- Cover of I Am Legion #1 (January 2009), art by John Cassaday.

Publication information
- Publisher: Les Humanoïdes Associés Humanoids Publishing DC Comics Devil's Due Productions
- Schedule: Monthly
- Format: Limited series
- Genre: War; Vampire;
- Publication date: January – July 2009
- No. of issues: 6

Creative team
- Created by: Fabien Nury John Cassaday
- Written by: Fabien Nury
- Artist: John Cassaday
- Letterer: Chris Crank
- Colourist: Laura Martin
- Editor: Cody DeMatteis

Collected editions
- I Am Legion: ISBN 978-1-934692-65-3

= I Am Legion (comics) =

I Am Legion (Je suis légion) is a French comic book series written by Fabien Nury, drawn by John Cassaday and published by Les Humanoïdes Associés, then in English by Humanoids Publishing/DC Comics and later by Humanoids/Devil's Due Productions.

==Publication history==
The series was originally published by Les Humanoïdes Associés in three albums, Le faune dansant (The Dancing Faun, June 2004), Vlad (January 2006) and Les trois singes (The Three Monkeys, November 2007). This was then translated into English by Justin Kelly and was originally released in 2004 by the American-based arm of Humanoïdes, Humanoids Publishing, through their deal with DC Comics but only one prestige format book was released. The series was later split into six comic books under a new deal between Humanoids and Devil's Due Productions and finally fully released in 2009.

==Plot==
During World War II, Nazis seek to capture and control 10-year-old vampire named Ana. Meanwhile, Allied forces try to uncover Nazis that have infiltrated their ranks.

==Real world references==
The history makes liberal use of references to real world (historical) characters, including among others Wilhelm Canaris (also referred to by the codename "Trinity"), Field Marshal Günther von Kluge, Winston Churchill, Vlad Tepes and Radu cel Frumos.

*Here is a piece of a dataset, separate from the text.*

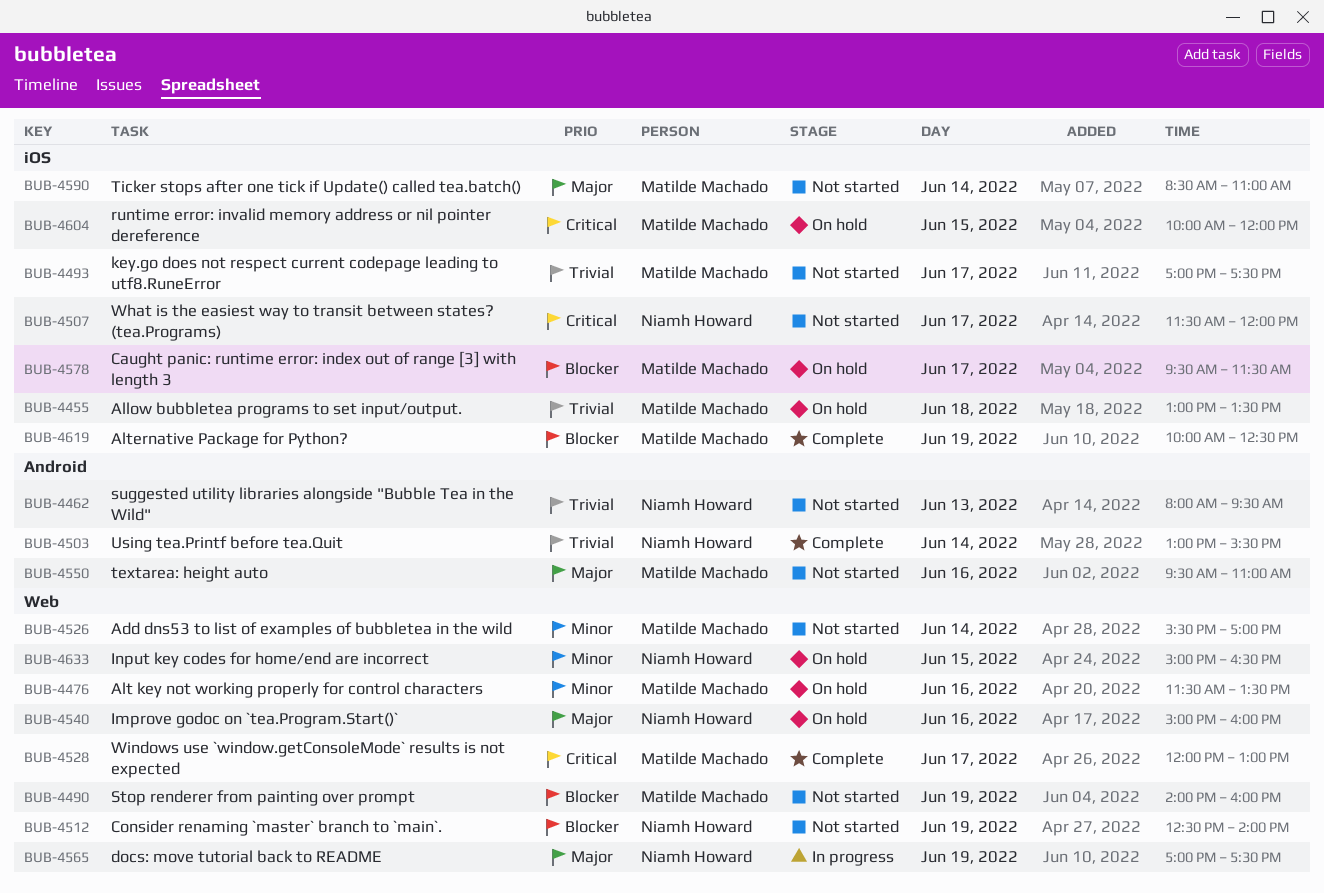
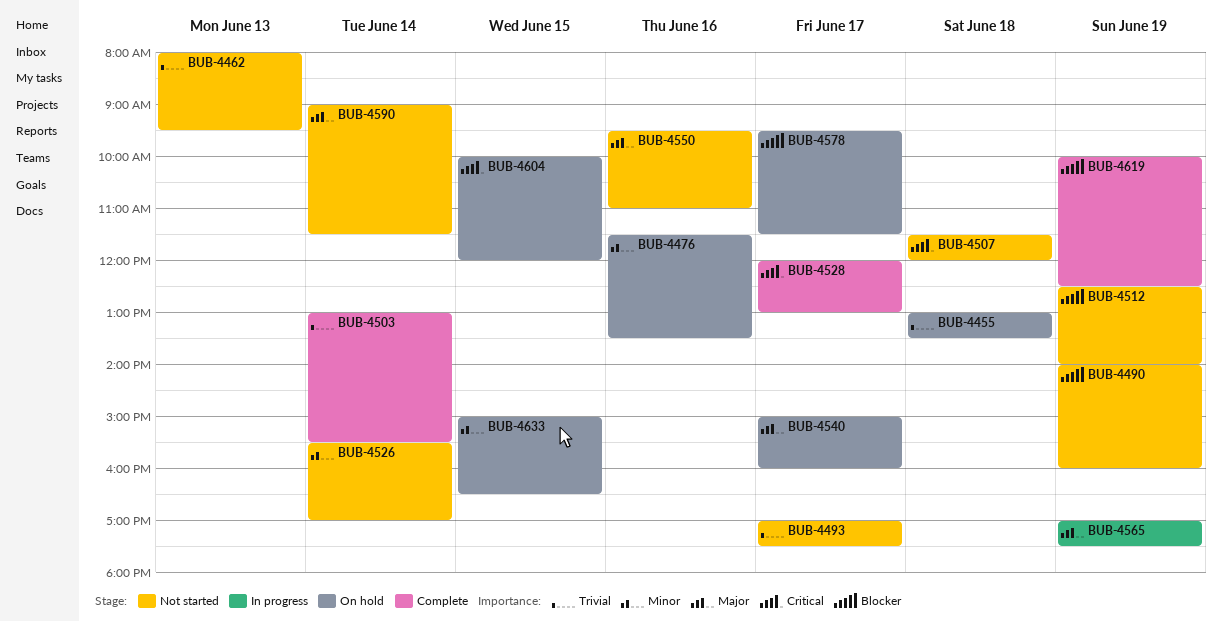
BUB-4507, day: Jun 17 -> Jun 18
BUB-4540, day: Jun 16 -> Jun 17
BUB-4590, begins: 08:30 -> 09:00
BUB-4590, ends: 11:00 -> 11:30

Real world organizations referenced include the London Controlling Section, the Abwehr and the Special Operations Executive. A main character is a Colonel Von Kleist, perhaps a reference to Paul von Kleist. The Casablanca Conference and the Wannsee Conference are also mentioned.

==Collected editions==
- I Am Legion (trade paperback, 144 pages, October 2009, ISBN 978-1-934692-65-3)
- I Am Legion (hardcover, September 2010, ISBN 9781594650994)

==Awards==
John Cassaday won the 2005 "Best Penciller/Inker or Penciller/Inker Team" Eisner Award in part for his work on this title (as well as Astonishing X-Men and Planetary).